Fiscal 2013 Compared to Fiscal 2012
Net revenues
Net revenues increased $357.9 million, or 30.0%, to $1,551.0 million in fiscal 2013 compared to $1,193.0
million in fiscal 2012. We had 70 and 71 retail stores open at February 1, 2014 and February 2, 2013,
respectively. Stores sales increased $175.1 million, or 27.2%, to $818.4 million in fiscal 2013 compared to
$643.3 million in fiscal 2012. Direct sales increased $182.8 million, or 33.3%, to $732.6 million in fiscal 2013
compared to $549.7 million in fiscal 2012. Comparable brand revenue growth was 31% in fiscal 2013 compared
to 28% in fiscal 2012. We believe that the increase in comparable brand revenue was due primarily to a favorable
reaction to our merchandise assortment, including the expansion of existing product categories, and the
introduction of new product categories.
Gross profit
Gross profit increased $120.4 million, or 27.6%, to $556.9 million in fiscal 2013 from $436.4 million in
fiscal 2012. As a percentage of net revenues, gross margin decreased 0.7% to 35.9% of net revenues in fiscal
2013 from 36.6% of net revenues in fiscal 2012.
In fiscal 2012, we incurred a $3.3 million charge related to increased tariff obligations of one of our foreign
suppliers following the U.S. Department of Commerce’s review of the anti-dumping duty order on wooden
bedroom furniture from China for the period from January 1, 2011 through December 31, 2011. Excluding the
impact associated with this obligation, gross margin decreased 1.0% to 35.9% of net revenues in fiscal 2013 from
36.9% in fiscal 2012. This decrease was primarily driven by strategic pricing on new product introductions and
changes in product mix.
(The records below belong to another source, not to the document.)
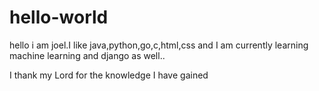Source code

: # hello-world



hello i am joel.I like java,python,go,c,html,css  and I am currently learning machine learning and django as well..

I thank my Lord for the knowledge I have gained
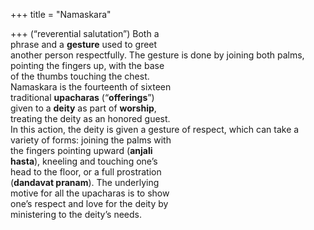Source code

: +++
title = "Namaskara"

+++
(“reverential salutation”) Both a  
phrase and a **gesture** used to greet  
another person respectfully. The gesture is done by joining both palms,  
pointing the fingers up, with the base  
of the thumbs touching the chest.  
Namaskara is the fourteenth of sixteen  
traditional **upacharas** (“**offerings**”)  
given to a **deity** as part of **worship**,  
treating the deity as an honored guest.  
In this action, the deity is given a gesture of respect, which can take a variety of forms: joining the palms with  
the fingers pointing upward (**anjali**  
**hasta**), kneeling and touching one’s  
head to the floor, or a full prostration  
(**dandavat pranam**). The underlying  
motive for all the upacharas is to show  
one’s respect and love for the deity by  
ministering to the deity’s needs.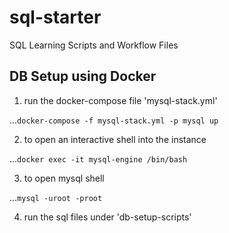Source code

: # sql-starter

SQL Learning Scripts and Workflow Files

## DB Setup using Docker

1. run the docker-compose file 'mysql-stack.yml'

...`docker-compose -f mysql-stack.yml -p mysql up`

2. to open an interactive shell into the instance

...`docker exec -it mysql-engine /bin/bash`

3. to open mysql shell

...`mysql -uroot -proot`

4. run the sql files under 'db-setup-scripts'
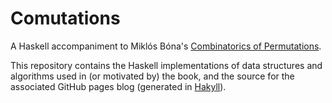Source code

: # Comutations
A Haskell accompaniment to Miklós Bóna's [Combinatorics of Permutations](https://www.crcpress.com/Combinatorics-of-Permutations-Second-Edition/Bona/p/book/9781439850510).

This repository contains the Haskell implementations of data structures and algorithms used in (or motivated by) the book, and the source for the associated GitHub pages blog (generated in [Hakyll](https://jaspervdj.be/hakyll/)).
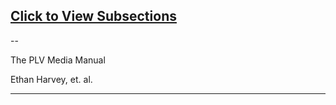 ## [Click to View Subsections](headers-h.ybs4pg7zp81u)

\-\-

The PLV Media Manual

Ethan Harvey, et. al.

* * *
In addition, gross profit as a percentage of net revenues decreased due to increased
freight costs resulting from a larger percentage of furniture sales during the period, which incur higher shipping
costs than our other products. These decreases in gross profit as a percentage of net revenues were partially offset
by improvement in store occupancy costs from improved leverage on the fixed portion of such costs.